A distinção que os jovens fazem entre o mundo on-line e o off-line e o impacto que tais percepções promovem na sociedade e na educação foram os pontos que nortearam o desenrolar do debate realizado na manhã do segundo dia do seminário A Escola, as Mídias e a Cultura Digital, promovido pela MultiRio como parte das atividades comemorativas de seu 20º aniversário. Para uma das integrantes da mesa, a educadora Andrea Ramal, da ID Projetos Educacionais, a escola atual ainda é aquela que foi formulada para existir totalmente voltada para o mundo off-line e precisa se reformular para se tornar mais atrativa aos jovens, que, na opinião dela, acham o mundo on-line mais divertido e interessante. Já para Alberto Tornaghi, da Universidade Estácio de Sá e coordenador da escola Oi Kabum!, não há necessidade de existir um “corte epistemológico” entre a educação dos mundos off-line e on-line. “Esse corte só existirá se a gente quiser”, opinou ele.
Na opinião de Andrea Ramal, a escola precisa construir uma reflexão crítica sobre a cibercultura, principalmente em relação à sua lógica imediatista – de tudo ser resolvido com um clique – e descartável/deletável – de nada ser consertado, tudo ser jogado fora. Ao mesmo tempo, para ela, a escola precisa entender que não pode mais ser tão conteudista, pois, hoje, quem acumula os dados são os suportes tecnológicos e não o cérebro humano. “O cérebro tem que ser usado para outras coisas e o currículo tem que ser mais hipertextual”, defendeu Ramal, para quem não é mais possível que um professor de Literatura ensine trovas medievais, quando o professor de História da mesma turma está ensinando Segunda Guerra Mundial. “É fundamental fazer as interconexões, não dá mais para o currículo ser tão linear”, opinou a educadora.
A interconexão da educação com outras redes cooperativas também é, para ela, outra questão que a escola precisa entender que tem que mudar. “Tem que trazer a família para a escola.

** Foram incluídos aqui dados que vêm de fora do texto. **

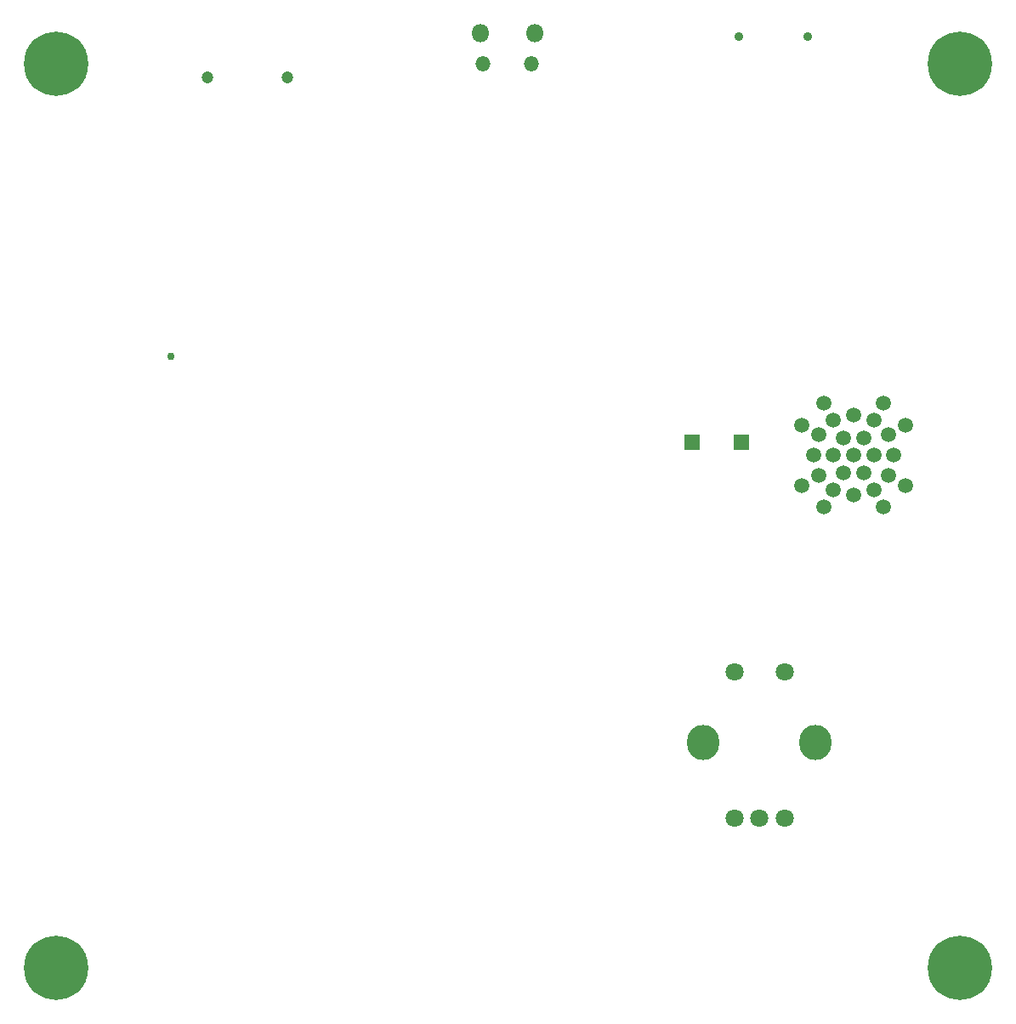
<source format=gbr>
%TF.GenerationSoftware,KiCad,Pcbnew,8.0.3*%
%TF.CreationDate,2024-06-20T00:24:59-06:00*%
%TF.ProjectId,dc32,64633332-2e6b-4696-9361-645f70636258,1.0*%
%TF.SameCoordinates,PX7bb10a0PY836a940*%
%TF.FileFunction,Soldermask,Bot*%
%TF.FilePolarity,Negative*%
%FSLAX46Y46*%
G04 Gerber Fmt 4.6, Leading zero omitted, Abs format (unit mm)*
G04 Created by KiCad (PCBNEW 8.0.3) date 2024-06-20 00:24:59*
%MOMM*%
%LPD*%
G01*
G04 APERTURE LIST*
%ADD10C,1.200000*%
%ADD11C,0.900000*%
%ADD12O,3.200000X3.500000*%
%ADD13C,1.800000*%
%ADD14C,1.500000*%
%ADD15C,0.750000*%
%ADD16O,1.800000X1.800000*%
%ADD17O,1.500000X1.500000*%
%ADD18R,1.500000X1.500000*%
%ADD19C,0.800000*%
%ADD20C,6.400000*%
G04 APERTURE END LIST*
D10*
%TO.C,J1*%
X28030000Y93600000D03*
X20050000Y93600000D03*
%TD*%
D11*
%TO.C,SW1*%
X79800000Y97700000D03*
X73000000Y97700000D03*
%TD*%
D12*
%TO.C,SW2*%
X69400000Y27400000D03*
X80600000Y27400000D03*
D13*
X72500000Y19900000D03*
X77500000Y19900000D03*
X75000000Y19900000D03*
X72500000Y34400000D03*
X77500000Y34400000D03*
%TD*%
D14*
%TO.C,REF\u002A\u002A*%
X81400000Y50807696D03*
X87400000Y50807696D03*
X84400000Y52003848D03*
X82400000Y52539746D03*
X86400000Y52539746D03*
X79203848Y53003848D03*
X89596152Y53003848D03*
X80935898Y54003848D03*
X87864102Y54003848D03*
X83400000Y54271797D03*
X85400000Y54271797D03*
X80400000Y56003848D03*
X82400000Y56003848D03*
X84400000Y56003848D03*
X86400000Y56003848D03*
X88400000Y56003848D03*
X83400000Y57735899D03*
X85400000Y57735899D03*
X80935898Y58003848D03*
X87864102Y58003848D03*
X79203848Y59003848D03*
X89596152Y59003848D03*
X82400000Y59467950D03*
X86400000Y59467950D03*
X84400000Y60003848D03*
X81400000Y61200000D03*
X87400000Y61200000D03*
%TD*%
D15*
%TO.C,U2*%
X16390000Y65870000D03*
%TD*%
D16*
%TO.C,U3*%
X47185000Y98030000D03*
D17*
X47485000Y95000000D03*
X52335000Y95000000D03*
D16*
X52635000Y98030000D03*
%TD*%
D18*
%TO.C,TP1*%
X68300000Y57300000D03*
%TD*%
D19*
%TO.C,H4*%
X7400000Y5000000D03*
X6697056Y3302944D03*
X6697056Y6697056D03*
X5000000Y2600000D03*
D20*
X5000000Y5000000D03*
D19*
X5000000Y7400000D03*
X3302944Y3302944D03*
X3302944Y6697056D03*
X2600000Y5000000D03*
%TD*%
%TO.C,H1*%
X97400000Y95000000D03*
X96697056Y93302944D03*
X96697056Y96697056D03*
X95000000Y92600000D03*
D20*
X95000000Y95000000D03*
D19*
X95000000Y97400000D03*
X93302944Y93302944D03*
X93302944Y96697056D03*
X92600000Y95000000D03*
%TD*%
%TO.C,H3*%
X97400000Y5000000D03*
X96697056Y3302944D03*
X96697056Y6697056D03*
X95000000Y2600000D03*
D20*
X95000000Y5000000D03*
D19*
X95000000Y7400000D03*
X93302944Y3302944D03*
X93302944Y6697056D03*
X92600000Y5000000D03*
%TD*%
D18*
%TO.C,TP2*%
X73200000Y57300000D03*
%TD*%
D19*
%TO.C,H2*%
X7400000Y95000000D03*
X6697056Y93302944D03*
X6697056Y96697056D03*
X5000000Y92600000D03*
D20*
X5000000Y95000000D03*
D19*
X5000000Y97400000D03*
X3302944Y93302944D03*
X3302944Y96697056D03*
X2600000Y95000000D03*
%TD*%
M02*

</source>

Não é mais possível promover uma educação desconectada com os valores. Família e escola precisam formar juntas”, defendeu Andrea Ramal. Para ela, a escola também deve se inserir na lógica digital. "Essa lógica não é a panaceia de fazer apostilas com efeitos digitais ou usar o Excel para dar notas. É preciso rever o conceito de professor, para que ele seja um arquiteto cognitivo que transforme a sala de aula numa rede cooperativa”, explicou.
Alberto Tornaghi, contudo, acredita que não é possível fazer generalizações sobre a realidade sociocultural do Brasil e do mundo. “O que é um nativo digital? Eu coordeno uma escola, a Oi Kabum!, que atende jovens em situação de risco, com famílias de baixo poder aquisitivo. Esses jovens de 15 anos se inserem nesse modelo em que se criam conectados à internet a maior parte do dia? Não se pode generalizar. Por isso, prefiro falar em produção de jovens para jovens”, posicionou-se. Tornaghi ainda afirmou que, na Oi Kabum!, há um forte compromisso com os conteúdos da grade curricular. A diferença é que ela não é voltada para o Enem, mas para o trabalho, pois para esses jovens ter perspectivas de trabalho é muito importante para saírem da situação de risco. “É possível fazer uma escola com compromisso com a grade curricular, voltada para o interesse do aluno”, defendeu ele.
Novo modelo em construção – Para Rosália Maria Duarte, professora do Departamento de Educação da PUC-Rio, que também integrou a mesa de debate, a intensidade do uso das tecnologias é uma escolha individual. “Há uma onipresença das mídias nas relações macrossociais. Mas essa onipresença só ocorre em função da adesão privada, doméstica, cotidiana”, disse. Segundo ela, era mais fácil construir paradigmas no modelo de comunicação anterior, quando o poder hegemônico passava sua visão de mundo para o diverso por meio das grandes redes de comunicação. A construção de um modelo ético onde o diverso tenha maior poder é mais difícil. Aliás, de acordo com Rosália, esse novo modelo ainda está em construção.
A professora tem, inclusive, uma perspectiva otimista. “As escolhas individuais alteram a lógica planetária e temos visto isso acontecer nas manifestações de rua, que têm ocorrido em todo o mundo. Hoje, o jovem usa a internet para fazer política de uma forma mais oxigenada que na minha época, quando só se discutia poder econômico. Dessa nova forma de comunicação tem emergido a crítica à família, às relações amorosas”, falou Rosália, para quem o mundo off-line e o on-line têm forte conexão.